In conversations with our clients over the past year, we’ve seen a marked shift in what the energy and resource transition means for their businesses. Not so long ago, the energy transition was a set of challenges that could compromise long-term strategic planning. Over the past 12 months, the change-oriented executive teams we work with have moved from just thinking about the challenges to taking action along a path they now see with greater clarity. However, after an optimistic start, many are beginning to hit heavy traffic as they grapple with the increased complexity of delivering on ever greater resource needs with a green footprint.
To quantify what we’re seeing, we surveyed more than 1,000 client executives across the energy and natural resources sector. We wanted a better understanding of their views on the energy and resource transition; new technologies and opportunities; and where they see environmental, social and corporate governance (ESG) challenges in addition to decarbonization. The results confirm many of the trends we see, with more richness.
- Industry is moving more quickly than policy.
- Executives expect their companies to reduce carbon dioxide emissions 28% by 2030.
- On average, they expect the world to reach net zero by 2057.
- Most are more bullish about their own companies’ decarbonization, compared with what they expect from peers and the world at large, which might indicate a greater commitment than the outside world can see.
- Half of oil and gas executives expect their core business to decline in the next 10 years. And 72% of O&G respondents believe they’ll have a new growth business that will complement (62%) or replace (10%) their core by 2030.

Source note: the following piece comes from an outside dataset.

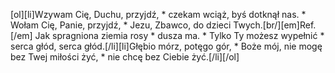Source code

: [ol][li]Wzywam Cię, Duchu, przyjdź, * czekam wciąż, byś dotknął nas. * Wołam Cię, Panie, przyjdź, * Jezu, Zbawco, do dzieci Twych.[br/][em]Ref.[/em] Jak spragniona ziemia rosy * dusza ma. * Tylko Ty możesz wypełnić * serca głód, serca głód.[/li][li]Głębio mórz, potęgo gór, * Boże mój, nie mogę bez Twej miłości żyć, * nie chcę bez Ciebie żyć.[/li][/ol]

- Across sectors, companies now report allocating 23% of their capital to new business ventures, mostly in response to the energy and resource transition, up from 16% when asked in 2020. If this trend continues, it suggests many could reach net zero well ahead of 2050.
- And, they expect it to make a difference: just under half expect their companies to be “materially different” by 2030, up from 36% in 2020.
- Most are still struggling to figure out business models for their new businesses that will deliver adequate returns, attract talent, and strengthen their organizational capabilities.
- Compared with their European counterparts, North American oil and gas respondents are nearly twice as likely to be delaying investment in new business areas due to policy and regulatory uncertainties.
- The data also reveals a growing consensus that, in light of these many challenges, the transition will be disorderly.
In the data that follows, we dive into these topics. The results represent a global view of our clients’ perspectives, with responses from 45 countries across three major regions: the Americas; Asia-Pacific; and Europe, the Middle East, and Africa. At least 10% of the responses come from each of these five sectors: oil and gas, utilities and renewables, mining, agribusiness, and chemicals. This data also covers a range of perspectives within companies. Just over half of responses came from vice presidents or higher, including C-level executives and board members, with the rest from individual contributors and frontline management. From these responses, we see excitement and ambition across the board, with individuals having greater faith in their firms’ abilities and plans than the market at large.
However, the data underlines that there’s still a tremendous amount of ground left to cover. And as executive teams ramp up to deliver even more output, some are finding it challenging to square the traditional demands of their business—delivering products safely, securely, reliably, and affordably—with new demands to operate more sustainably and with a smaller carbon and ecological footprint. For example, within the utilities sector, greater competition has squeezed returns from renewables, and the importance of grid reliability has become clearer with intermittency issues in Texas and Europe. Consumers around the world are feeling the pain of high energy costs. As companies try to succeed in new markets, they’re facing new challenges such as finding the right talent and navigating the policy regimes.
Our survey provides keen insight into what’s on the minds of energy and resource executives as they navigate difficult and disrupted paths through the energy and resource transition. Their views show evidence of positive trajectories for investment, technology, and new business growth, but also highlight the need for more attention on how to deliver, as well as the sometimes-fragile link between policy and providers.